Algorithm to find representation of an element of field extension $\mathbb{Q}(q)$ in the form $\sum a_i q^i$ Let $\mathbb{Q}(q)$ be a field extension of $\mathbb{Q}$, where $q$ is a real root of some monic irreducible polynomial $p(x) \in \mathbb{Z}[x]$ of degree $d=3$. 
Given $x \in \mathbb{R}$, (or $\mathbb{Q}(q)$), is there an algorithm to find some good approximation (or expression) of $x$ in the form $x=aq^2+bq+c$, $a,b,c \in \mathbb{Q}$? 
I know that I can use continued fractions for field extensions that are generated by second degree polynomials. There, convergents give me "good" approximations of $x$ (the "good aproximation" above is meant in this sense). Is there similar notion for higher values of $d$? Do you know of any books concerning this topic?
 A: You could use the LLL algorithm to find a small vector in a lattice, consider the following $5 \times 4 $ matrix for some relatively large $T$:
$$M=\begin{pmatrix} 1&0&0&0 \\ 0&1&0&0 \\ 0&0&1&0\\0&0&0&1\\xT&qT&q^2T&T \end{pmatrix} $$
The columns represents the basis of a lattice in $\mathbb R^5$. You can apply the LLL algorithm (or another lattice reduction algorithm) to get a LLL-reduced basis. Let $N$ be the unimodular transformation carrying $M$ to the LLL-reduced basis then the columns of this matrix give small linear combinations of $x,1,q$ and $q^2$. 

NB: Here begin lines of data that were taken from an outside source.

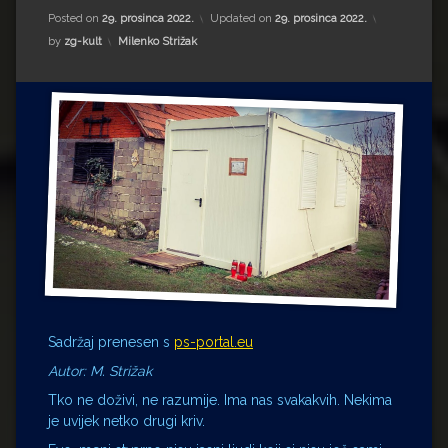
Impressum
Milenko Strižak
Posted on
29. prosinca 2022.
Updated on
29. prosinca 2022.
Kategorije:
by
zg-kult
Milenko Strižak
Drugi autori
Drugi autori
Matea Andrić
Ljiljana Lekanić-Kljaić
Željko Krznarić
Mario Lovreković
Miroslav Šantek
Sadržaj prenesen s
ps-portal.eu
Autor: M. Strižak
Tko ne doživi, ne razumije. Ima nas svakakvih. Nekima
je uvijek netko drugi kriv.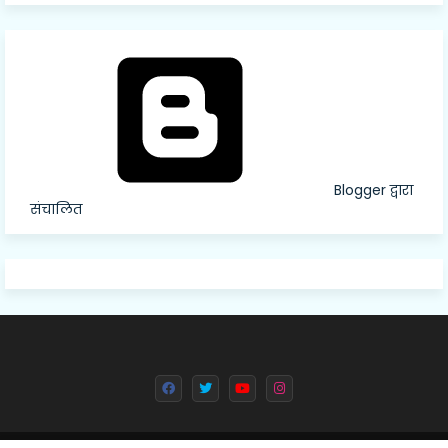
Blogger द्वारा
संचालित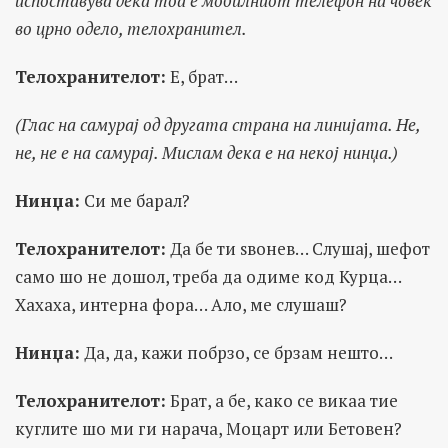
испоставува дека тоа е мобилниот телефон на човек
во црно одело, телохранител.
Телохранителот:
Е, брат…
(Глас на самурај од другата страна на линијата. Не,
не, не е на самурај. Мислам дека е на некој нинџа.)
Нинџа:
Си ме барал?
Телохранителот:
Да бе ти ѕвонев… Слушај, шефот
само шо не дошол, треба да одиме код Курца…
Хахаха, интерна фора… Ало, ме слушаш?
Нинџа:
Да, да, кажи побрзо, се брзам нешто…
Телохранителот:
Брат, а бе, како се викаа тие
куглите шо ми ги нарача, Моцарт или Бетовен?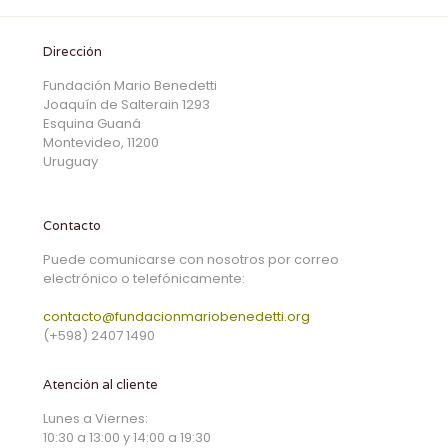
Dirección
Fundación Mario Benedetti
Joaquín de Salterain 1293
Esquina Guaná
Montevideo, 11200
Uruguay
Contacto
Puede comunicarse con nosotros por correo
electrónico o telefónicamente:
contacto@fundacionmariobenedetti.org
(+598) 2407 1490
Atención al cliente
Lunes a Viernes:
10:30 a 13:00 y 14:00 a 19:30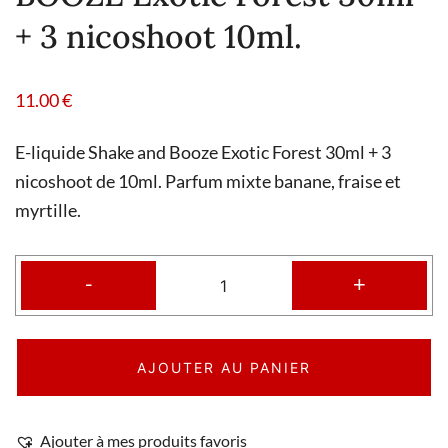
+ 3 nicoshoot 10ml.
11.00
€
E-liquide Shake and Booze Exotic Forest 30ml + 3
nicoshoot de 10ml. Parfum mixte banane, fraise et
myrtille.
-
+
AJOUTER AU PANIER
Ajouter à mes produits favoris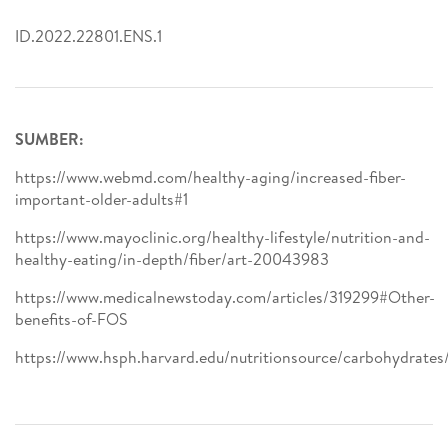
ID.2022.22801.ENS.1
SUMBER:
https://www.webmd.com/healthy-aging/increased-fiber-
important-older-adults#1
https://www.mayoclinic.org/healthy-lifestyle/nutrition-and-
healthy-eating/in-depth/fiber/art-20043983
https://www.medicalnewstoday.com/articles/319299#Other-
benefits-of-FOS
https://www.hsph.harvard.edu/nutritionsource/carbohydrates/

For instance if you use Pari-Gp you could do something like
x = Pi;
q = 2^(1/3);
T = 1000;
M = [1,0,0,0; 0,1,0,0; 0,0,1,0; 0,0,0,1; T*x,T*q,T*q^2,T];
N = qflll(M)

This gives the output
[ 2 -1  1 -3]
[-2 -4 -8  1]
[-3  2  5  2]
[ 1  5 -1  5]

which gives (using the first column):
    $$ \pi - \frac{1}{2}( 2\sqrt[3]{2} + 3\sqrt[3]{4}  -1) = 0.0057\dots$$
if you want to find other approximation you can increase the value of $T$ and possible the precision, ie changing $T = 10^5$ gives
    $$ \pi - \frac{1}{10}( 3\sqrt[3]{2} + 13\sqrt[3]{4}  +7) = -5.02\dots 10^{-6} $$
I recommend you to take a look at the section 2.7.2 in  Cohen's A course in computational algebraic number theory, to get further advice.
Edit: I forgot to point out that if $x \in \mathbb Q(q)$ then this method will give you very often an exact solution.